* _Keypoint data for each person_
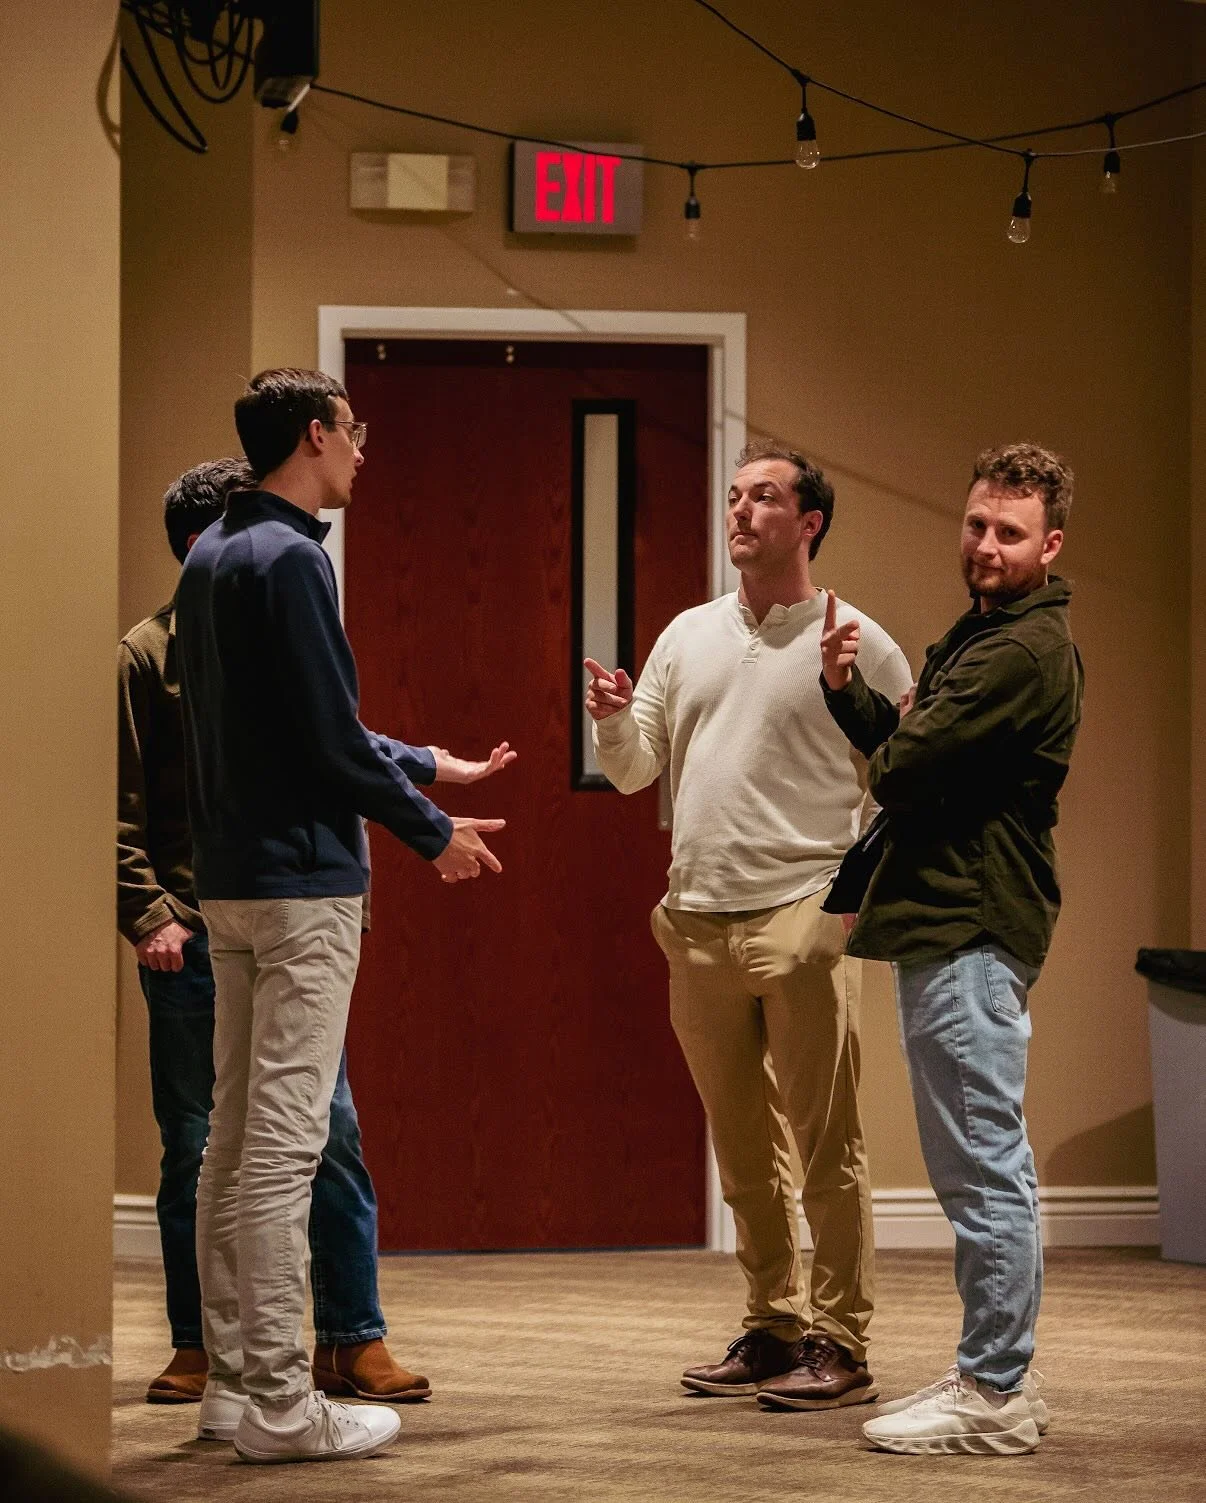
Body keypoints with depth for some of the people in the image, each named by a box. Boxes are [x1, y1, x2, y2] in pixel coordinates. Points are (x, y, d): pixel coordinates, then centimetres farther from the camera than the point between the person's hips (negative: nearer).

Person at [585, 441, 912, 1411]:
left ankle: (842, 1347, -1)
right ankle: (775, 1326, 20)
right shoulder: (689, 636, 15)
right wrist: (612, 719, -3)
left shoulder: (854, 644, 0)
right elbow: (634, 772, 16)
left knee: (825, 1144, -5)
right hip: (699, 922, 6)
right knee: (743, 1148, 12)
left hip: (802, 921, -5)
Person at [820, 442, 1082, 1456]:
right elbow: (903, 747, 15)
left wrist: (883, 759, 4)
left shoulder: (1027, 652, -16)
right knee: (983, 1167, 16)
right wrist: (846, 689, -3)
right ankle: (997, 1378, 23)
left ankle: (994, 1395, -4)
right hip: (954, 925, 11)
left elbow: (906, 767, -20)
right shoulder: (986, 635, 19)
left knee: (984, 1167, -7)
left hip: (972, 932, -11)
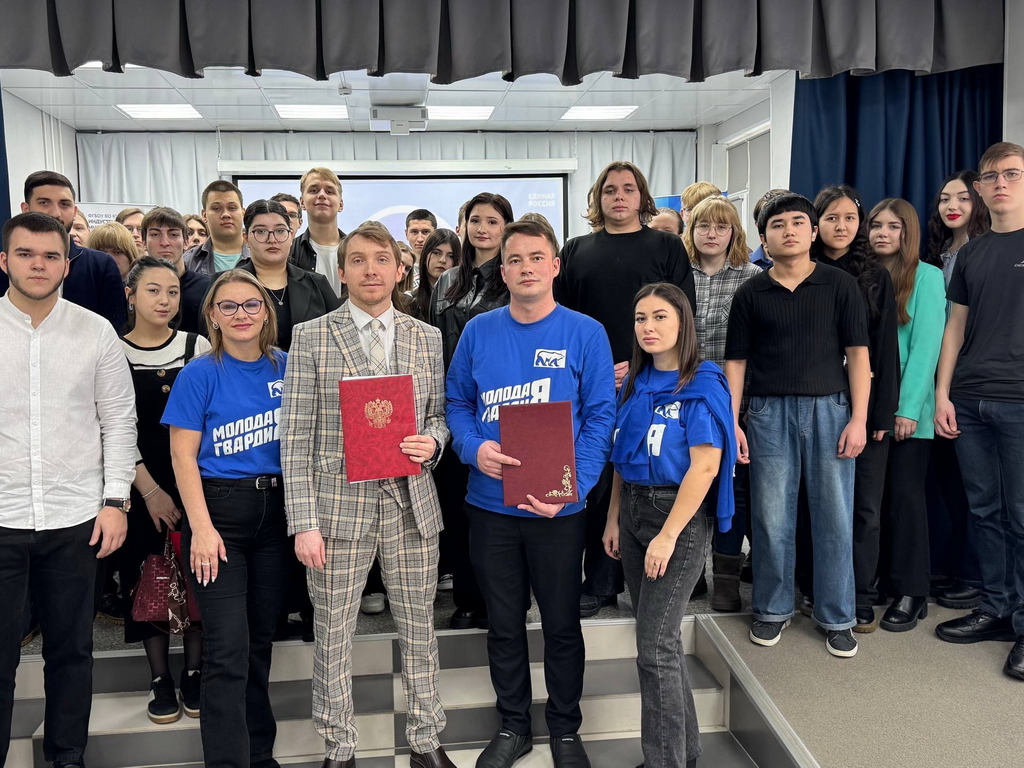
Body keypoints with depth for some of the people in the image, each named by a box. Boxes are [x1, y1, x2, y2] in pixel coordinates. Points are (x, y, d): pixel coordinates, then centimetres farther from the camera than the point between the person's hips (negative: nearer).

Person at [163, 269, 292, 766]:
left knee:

...

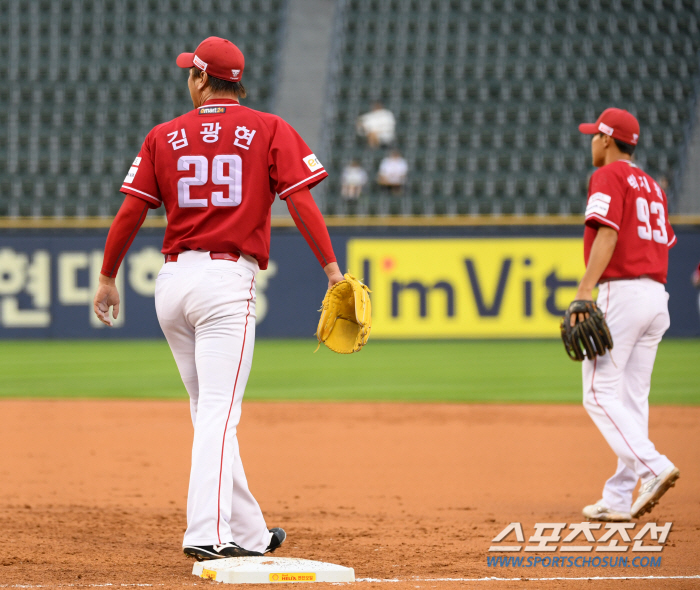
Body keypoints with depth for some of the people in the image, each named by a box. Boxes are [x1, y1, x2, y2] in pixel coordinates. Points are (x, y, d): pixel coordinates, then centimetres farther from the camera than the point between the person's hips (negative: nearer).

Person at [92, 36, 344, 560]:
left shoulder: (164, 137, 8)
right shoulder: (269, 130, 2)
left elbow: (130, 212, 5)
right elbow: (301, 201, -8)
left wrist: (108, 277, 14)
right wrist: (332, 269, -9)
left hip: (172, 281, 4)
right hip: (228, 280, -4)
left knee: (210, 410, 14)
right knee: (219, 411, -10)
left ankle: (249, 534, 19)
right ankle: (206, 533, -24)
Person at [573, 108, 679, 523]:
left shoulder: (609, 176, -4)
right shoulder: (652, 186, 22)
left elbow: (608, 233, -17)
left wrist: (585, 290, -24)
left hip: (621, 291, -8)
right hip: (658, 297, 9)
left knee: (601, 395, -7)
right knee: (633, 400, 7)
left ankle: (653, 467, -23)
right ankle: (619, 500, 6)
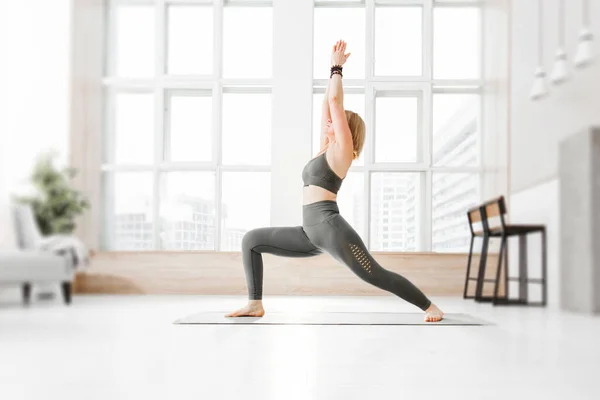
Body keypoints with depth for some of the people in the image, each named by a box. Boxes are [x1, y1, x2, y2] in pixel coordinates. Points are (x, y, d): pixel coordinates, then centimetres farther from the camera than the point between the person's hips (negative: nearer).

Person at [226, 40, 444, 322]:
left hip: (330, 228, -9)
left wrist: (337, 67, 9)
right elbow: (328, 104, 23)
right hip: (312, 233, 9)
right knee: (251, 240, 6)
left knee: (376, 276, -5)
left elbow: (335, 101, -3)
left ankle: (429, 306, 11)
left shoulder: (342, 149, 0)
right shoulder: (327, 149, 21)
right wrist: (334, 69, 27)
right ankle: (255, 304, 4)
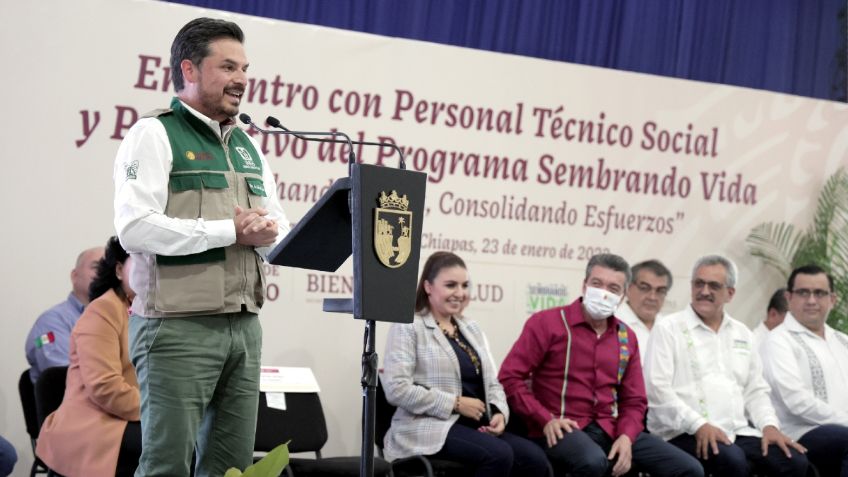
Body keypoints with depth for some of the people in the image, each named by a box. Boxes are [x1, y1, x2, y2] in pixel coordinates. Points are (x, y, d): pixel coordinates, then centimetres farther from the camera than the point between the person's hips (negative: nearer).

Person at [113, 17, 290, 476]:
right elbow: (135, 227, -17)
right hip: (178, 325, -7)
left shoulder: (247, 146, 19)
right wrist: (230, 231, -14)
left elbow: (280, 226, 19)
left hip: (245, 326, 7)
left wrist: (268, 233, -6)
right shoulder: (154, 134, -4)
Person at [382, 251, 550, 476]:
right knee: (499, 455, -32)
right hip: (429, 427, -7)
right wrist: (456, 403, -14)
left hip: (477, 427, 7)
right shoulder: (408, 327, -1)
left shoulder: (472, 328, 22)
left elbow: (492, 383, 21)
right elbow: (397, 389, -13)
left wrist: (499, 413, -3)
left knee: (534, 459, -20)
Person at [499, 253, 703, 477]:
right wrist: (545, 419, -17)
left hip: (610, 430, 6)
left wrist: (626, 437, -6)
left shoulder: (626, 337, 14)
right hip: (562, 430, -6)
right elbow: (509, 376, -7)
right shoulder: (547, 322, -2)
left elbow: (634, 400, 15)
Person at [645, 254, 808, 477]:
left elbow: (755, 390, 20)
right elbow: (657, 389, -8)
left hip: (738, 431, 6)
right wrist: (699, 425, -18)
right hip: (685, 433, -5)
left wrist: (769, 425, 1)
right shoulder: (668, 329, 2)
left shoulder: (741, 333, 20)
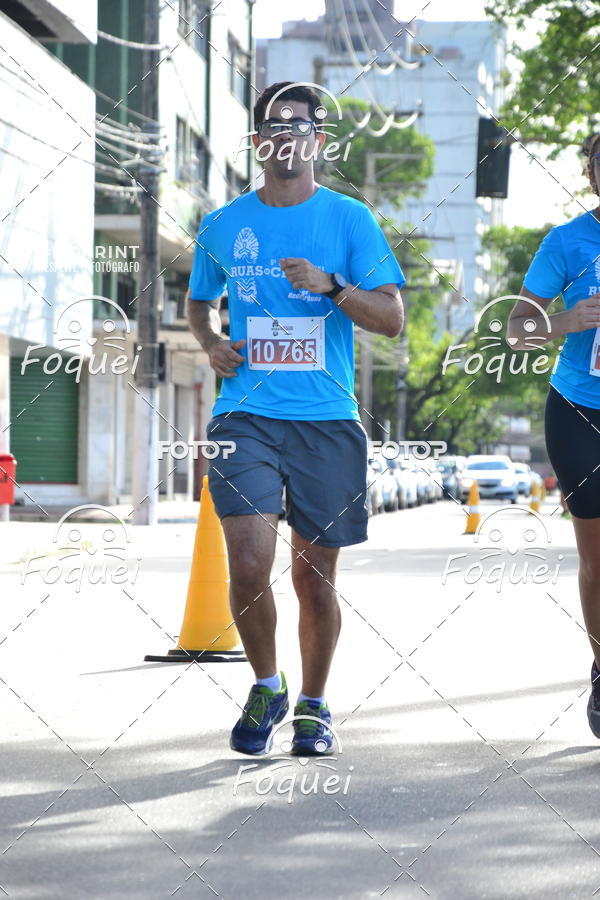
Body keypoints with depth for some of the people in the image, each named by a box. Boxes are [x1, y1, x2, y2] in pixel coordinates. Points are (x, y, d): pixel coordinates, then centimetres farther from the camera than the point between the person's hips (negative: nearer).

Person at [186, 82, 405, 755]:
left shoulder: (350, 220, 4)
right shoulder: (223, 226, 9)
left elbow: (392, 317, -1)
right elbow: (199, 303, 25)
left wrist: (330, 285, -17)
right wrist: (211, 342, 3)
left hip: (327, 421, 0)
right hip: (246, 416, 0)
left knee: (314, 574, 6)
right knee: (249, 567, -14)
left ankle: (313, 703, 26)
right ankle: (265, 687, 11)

* _WHAT IS BEING ASKED_
Reproduce the lines from the one containing "left elbow: (280, 226, 19)" through the one containing "left shoulder: (472, 328, 22)", substituting "Individual" for every occurrence of "Person" and leaving all else unchanged.

* _TASK SOLUTION_
left elbow: (280, 226, 19)
left hip: (245, 326, 7)
left wrist: (268, 233, -6)
right shoulder: (154, 134, -4)
Individual at [382, 251, 550, 476]:
right knee: (499, 455, -32)
right hip: (429, 427, -7)
right wrist: (456, 403, -14)
left hip: (477, 427, 7)
right shoulder: (408, 327, -1)
left shoulder: (472, 328, 22)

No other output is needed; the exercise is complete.